Of the entries below, return exactly those lines that fall between the one containing "I am building a map index. Read" and the one containing "Instruction: What data", the two end lines included.

Provided material:
*-*-*

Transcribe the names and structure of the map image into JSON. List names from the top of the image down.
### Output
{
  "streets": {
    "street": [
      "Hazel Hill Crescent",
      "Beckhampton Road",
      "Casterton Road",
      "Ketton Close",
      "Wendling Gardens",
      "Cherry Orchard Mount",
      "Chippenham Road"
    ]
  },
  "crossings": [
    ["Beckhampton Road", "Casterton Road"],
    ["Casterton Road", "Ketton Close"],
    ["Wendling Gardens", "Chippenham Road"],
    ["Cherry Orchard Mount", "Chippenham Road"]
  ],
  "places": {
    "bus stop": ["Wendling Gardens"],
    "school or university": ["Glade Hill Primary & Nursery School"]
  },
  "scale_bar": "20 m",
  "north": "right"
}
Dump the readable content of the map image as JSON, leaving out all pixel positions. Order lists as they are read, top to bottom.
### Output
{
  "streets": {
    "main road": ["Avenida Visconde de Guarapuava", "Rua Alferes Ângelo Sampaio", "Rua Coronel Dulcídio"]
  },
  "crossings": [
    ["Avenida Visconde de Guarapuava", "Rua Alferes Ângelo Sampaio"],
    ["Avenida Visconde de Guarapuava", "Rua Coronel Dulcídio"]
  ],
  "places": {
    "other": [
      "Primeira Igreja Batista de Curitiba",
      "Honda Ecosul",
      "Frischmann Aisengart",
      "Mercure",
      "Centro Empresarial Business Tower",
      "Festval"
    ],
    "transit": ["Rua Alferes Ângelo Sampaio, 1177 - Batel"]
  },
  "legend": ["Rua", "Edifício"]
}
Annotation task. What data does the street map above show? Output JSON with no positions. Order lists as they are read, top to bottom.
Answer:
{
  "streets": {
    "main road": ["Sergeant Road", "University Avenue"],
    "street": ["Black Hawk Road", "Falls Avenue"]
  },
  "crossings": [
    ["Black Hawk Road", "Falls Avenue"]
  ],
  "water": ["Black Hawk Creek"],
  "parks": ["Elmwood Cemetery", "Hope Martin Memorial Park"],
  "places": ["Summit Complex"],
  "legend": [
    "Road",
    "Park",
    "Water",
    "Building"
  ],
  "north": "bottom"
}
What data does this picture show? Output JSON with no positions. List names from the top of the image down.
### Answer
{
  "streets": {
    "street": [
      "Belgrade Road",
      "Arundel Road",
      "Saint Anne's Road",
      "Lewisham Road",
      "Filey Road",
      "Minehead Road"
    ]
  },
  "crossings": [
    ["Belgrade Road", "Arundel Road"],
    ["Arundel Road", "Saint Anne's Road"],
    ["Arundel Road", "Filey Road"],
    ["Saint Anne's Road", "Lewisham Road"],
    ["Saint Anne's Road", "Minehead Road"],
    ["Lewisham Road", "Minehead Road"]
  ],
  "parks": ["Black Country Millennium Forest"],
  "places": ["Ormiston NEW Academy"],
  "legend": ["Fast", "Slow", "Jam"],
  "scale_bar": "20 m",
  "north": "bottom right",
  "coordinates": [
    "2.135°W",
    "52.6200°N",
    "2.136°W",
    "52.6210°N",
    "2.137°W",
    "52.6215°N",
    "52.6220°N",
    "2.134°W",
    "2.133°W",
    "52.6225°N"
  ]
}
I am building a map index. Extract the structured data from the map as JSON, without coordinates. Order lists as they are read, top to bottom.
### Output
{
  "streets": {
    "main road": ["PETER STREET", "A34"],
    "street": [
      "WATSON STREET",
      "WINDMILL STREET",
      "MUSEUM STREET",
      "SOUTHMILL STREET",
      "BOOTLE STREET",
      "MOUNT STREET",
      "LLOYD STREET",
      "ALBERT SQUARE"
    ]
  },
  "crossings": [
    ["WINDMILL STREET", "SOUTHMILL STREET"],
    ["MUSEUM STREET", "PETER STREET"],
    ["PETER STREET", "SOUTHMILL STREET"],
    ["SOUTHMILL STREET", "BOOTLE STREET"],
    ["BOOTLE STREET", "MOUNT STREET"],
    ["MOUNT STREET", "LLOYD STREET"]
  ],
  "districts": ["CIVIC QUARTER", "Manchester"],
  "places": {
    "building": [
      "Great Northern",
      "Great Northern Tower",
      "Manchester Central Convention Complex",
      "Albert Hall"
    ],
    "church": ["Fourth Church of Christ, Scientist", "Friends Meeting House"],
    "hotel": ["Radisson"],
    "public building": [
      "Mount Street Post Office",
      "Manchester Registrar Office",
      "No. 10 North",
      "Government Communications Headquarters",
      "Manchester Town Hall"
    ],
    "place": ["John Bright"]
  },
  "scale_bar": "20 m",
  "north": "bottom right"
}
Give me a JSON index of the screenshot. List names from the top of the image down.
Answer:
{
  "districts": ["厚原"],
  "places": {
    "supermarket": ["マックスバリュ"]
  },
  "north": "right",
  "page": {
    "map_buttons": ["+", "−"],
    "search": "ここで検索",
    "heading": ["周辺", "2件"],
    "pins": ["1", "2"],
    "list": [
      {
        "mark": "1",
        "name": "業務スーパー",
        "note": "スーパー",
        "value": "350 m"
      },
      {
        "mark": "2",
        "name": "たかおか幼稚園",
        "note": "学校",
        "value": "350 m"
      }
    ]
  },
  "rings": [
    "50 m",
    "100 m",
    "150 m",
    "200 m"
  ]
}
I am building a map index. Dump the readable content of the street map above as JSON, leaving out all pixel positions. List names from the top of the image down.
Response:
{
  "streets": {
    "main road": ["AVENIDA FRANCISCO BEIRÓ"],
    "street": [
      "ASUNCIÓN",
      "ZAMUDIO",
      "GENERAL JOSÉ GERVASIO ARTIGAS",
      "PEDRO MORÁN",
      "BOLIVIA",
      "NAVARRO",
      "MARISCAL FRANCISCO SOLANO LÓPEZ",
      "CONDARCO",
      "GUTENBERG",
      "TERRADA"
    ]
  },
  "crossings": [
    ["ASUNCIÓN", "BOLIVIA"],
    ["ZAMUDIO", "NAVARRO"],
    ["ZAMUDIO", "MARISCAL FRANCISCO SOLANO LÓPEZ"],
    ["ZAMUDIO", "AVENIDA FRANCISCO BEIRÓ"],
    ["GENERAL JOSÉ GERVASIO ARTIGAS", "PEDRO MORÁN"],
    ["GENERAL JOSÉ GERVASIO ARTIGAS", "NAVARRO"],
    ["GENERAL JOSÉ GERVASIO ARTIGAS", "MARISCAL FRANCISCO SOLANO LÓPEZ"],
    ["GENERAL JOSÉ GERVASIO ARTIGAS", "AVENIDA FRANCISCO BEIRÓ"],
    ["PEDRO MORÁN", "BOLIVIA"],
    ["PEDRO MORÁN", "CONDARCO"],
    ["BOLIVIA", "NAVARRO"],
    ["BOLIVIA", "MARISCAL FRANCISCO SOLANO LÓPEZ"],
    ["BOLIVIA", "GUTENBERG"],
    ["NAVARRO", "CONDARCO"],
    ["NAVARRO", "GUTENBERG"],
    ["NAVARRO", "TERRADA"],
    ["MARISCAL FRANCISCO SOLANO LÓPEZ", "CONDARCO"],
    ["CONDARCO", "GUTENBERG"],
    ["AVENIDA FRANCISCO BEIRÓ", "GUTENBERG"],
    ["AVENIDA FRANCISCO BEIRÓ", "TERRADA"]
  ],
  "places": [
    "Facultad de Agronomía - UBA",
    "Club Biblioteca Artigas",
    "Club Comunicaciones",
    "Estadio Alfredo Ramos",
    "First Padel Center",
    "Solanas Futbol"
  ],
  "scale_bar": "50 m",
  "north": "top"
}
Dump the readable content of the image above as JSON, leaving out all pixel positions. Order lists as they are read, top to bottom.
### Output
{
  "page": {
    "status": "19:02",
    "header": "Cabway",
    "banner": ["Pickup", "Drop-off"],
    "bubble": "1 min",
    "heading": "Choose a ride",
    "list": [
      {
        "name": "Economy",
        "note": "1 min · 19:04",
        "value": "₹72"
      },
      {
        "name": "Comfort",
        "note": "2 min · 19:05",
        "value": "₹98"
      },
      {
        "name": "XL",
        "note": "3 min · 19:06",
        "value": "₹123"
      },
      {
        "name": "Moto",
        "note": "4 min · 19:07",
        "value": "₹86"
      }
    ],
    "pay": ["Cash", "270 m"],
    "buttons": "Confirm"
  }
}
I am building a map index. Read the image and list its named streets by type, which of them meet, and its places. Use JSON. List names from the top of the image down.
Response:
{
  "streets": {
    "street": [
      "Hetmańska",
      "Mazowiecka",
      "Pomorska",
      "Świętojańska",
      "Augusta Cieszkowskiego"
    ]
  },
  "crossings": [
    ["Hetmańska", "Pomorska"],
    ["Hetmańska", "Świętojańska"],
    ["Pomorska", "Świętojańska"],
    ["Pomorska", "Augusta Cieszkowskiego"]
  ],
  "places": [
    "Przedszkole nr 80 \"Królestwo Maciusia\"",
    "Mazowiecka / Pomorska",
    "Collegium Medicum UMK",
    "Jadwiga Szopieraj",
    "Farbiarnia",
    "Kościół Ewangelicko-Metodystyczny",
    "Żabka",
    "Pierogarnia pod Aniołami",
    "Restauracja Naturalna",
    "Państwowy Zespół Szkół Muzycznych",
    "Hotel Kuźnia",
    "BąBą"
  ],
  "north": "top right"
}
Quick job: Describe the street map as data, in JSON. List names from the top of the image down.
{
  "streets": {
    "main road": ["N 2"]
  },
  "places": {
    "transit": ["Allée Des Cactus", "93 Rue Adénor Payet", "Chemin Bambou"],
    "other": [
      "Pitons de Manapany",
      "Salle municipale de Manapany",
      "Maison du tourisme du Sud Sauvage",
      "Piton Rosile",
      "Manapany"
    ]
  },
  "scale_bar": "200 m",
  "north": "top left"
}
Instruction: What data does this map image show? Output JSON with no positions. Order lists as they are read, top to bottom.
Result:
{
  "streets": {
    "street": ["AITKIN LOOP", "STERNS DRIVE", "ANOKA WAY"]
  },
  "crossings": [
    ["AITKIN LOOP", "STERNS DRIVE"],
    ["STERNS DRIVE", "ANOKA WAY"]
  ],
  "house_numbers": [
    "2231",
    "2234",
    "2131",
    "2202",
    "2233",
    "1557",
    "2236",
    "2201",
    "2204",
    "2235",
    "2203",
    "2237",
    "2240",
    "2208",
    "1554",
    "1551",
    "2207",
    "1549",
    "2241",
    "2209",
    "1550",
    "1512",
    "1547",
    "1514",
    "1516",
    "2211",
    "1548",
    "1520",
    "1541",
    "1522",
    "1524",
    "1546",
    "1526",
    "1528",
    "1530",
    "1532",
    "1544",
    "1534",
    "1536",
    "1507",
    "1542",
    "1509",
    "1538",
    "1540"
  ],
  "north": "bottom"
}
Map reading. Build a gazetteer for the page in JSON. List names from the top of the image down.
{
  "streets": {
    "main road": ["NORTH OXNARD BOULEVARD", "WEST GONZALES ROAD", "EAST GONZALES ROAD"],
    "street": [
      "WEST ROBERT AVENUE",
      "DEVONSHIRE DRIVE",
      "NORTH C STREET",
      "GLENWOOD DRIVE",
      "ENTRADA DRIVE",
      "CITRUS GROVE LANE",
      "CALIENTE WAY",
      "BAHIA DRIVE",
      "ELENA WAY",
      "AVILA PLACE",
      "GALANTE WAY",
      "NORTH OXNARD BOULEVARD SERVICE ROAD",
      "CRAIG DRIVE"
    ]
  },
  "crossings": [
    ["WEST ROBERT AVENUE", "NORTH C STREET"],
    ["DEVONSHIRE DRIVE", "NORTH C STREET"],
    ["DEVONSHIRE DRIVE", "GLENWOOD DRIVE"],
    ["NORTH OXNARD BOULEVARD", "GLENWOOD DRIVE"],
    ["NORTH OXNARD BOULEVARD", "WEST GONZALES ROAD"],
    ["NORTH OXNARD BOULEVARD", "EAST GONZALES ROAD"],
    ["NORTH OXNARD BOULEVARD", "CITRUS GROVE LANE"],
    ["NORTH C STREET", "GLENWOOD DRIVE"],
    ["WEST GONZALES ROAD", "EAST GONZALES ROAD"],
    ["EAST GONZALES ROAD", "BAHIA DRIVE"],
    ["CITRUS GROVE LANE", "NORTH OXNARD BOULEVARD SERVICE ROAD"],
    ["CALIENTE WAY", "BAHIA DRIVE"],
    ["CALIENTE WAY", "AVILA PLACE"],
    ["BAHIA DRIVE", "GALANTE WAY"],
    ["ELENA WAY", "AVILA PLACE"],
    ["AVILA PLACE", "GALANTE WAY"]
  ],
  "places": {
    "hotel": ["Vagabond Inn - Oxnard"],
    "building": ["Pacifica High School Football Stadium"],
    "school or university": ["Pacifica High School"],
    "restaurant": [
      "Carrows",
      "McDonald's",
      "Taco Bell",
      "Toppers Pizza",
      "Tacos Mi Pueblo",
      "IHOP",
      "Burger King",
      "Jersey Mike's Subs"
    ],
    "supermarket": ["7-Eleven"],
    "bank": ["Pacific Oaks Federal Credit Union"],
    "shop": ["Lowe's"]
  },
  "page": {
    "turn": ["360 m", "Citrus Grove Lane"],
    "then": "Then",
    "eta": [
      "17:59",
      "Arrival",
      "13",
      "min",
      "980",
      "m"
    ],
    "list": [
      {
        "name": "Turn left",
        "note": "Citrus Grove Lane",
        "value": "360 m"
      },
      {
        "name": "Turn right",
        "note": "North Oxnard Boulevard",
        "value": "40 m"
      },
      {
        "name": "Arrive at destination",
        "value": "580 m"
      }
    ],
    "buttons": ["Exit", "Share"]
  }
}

*-*-*

Solved exercise:
I am building a map index. Read the image and list its named streets by type, which of them meet, and its places. Use JSON. List names from the top of the image down.
Response:
{
  "streets": {
    "street": [
      "Hetmańska",
      "Mazowiecka",
      "Pomorska",
      "Świętojańska",
      "Augusta Cieszkowskiego"
    ]
  },
  "crossings": [
    ["Hetmańska", "Pomorska"],
    ["Hetmańska", "Świętojańska"],
    ["Pomorska", "Świętojańska"],
    ["Pomorska", "Augusta Cieszkowskiego"]
  ],
  "places": [
    "Przedszkole nr 80 \"Królestwo Maciusia\"",
    "Mazowiecka / Pomorska",
    "Collegium Medicum UMK",
    "Jadwiga Szopieraj",
    "Farbiarnia",
    "Kościół Ewangelicko-Metodystyczny",
    "Żabka",
    "Pierogarnia pod Aniołami",
    "Restauracja Naturalna",
    "Państwowy Zespół Szkół Muzycznych",
    "Hotel Kuźnia",
    "BąBą"
  ],
  "north": "top right"
}
Quick job: Describe the street map as data, in JSON. List names from the top of the image down.
{
  "streets": {
    "main road": ["N 2"]
  },
  "places": {
    "transit": ["Allée Des Cactus", "93 Rue Adénor Payet", "Chemin Bambou"],
    "other": [
      "Pitons de Manapany",
      "Salle municipale de Manapany",
      "Maison du tourisme du Sud Sauvage",
      "Piton Rosile",
      "Manapany"
    ]
  },
  "scale_bar": "200 m",
  "north": "top left"
}
Instruction: What data does this map image show? Output JSON with no positions. Order lists as they are read, top to bottom.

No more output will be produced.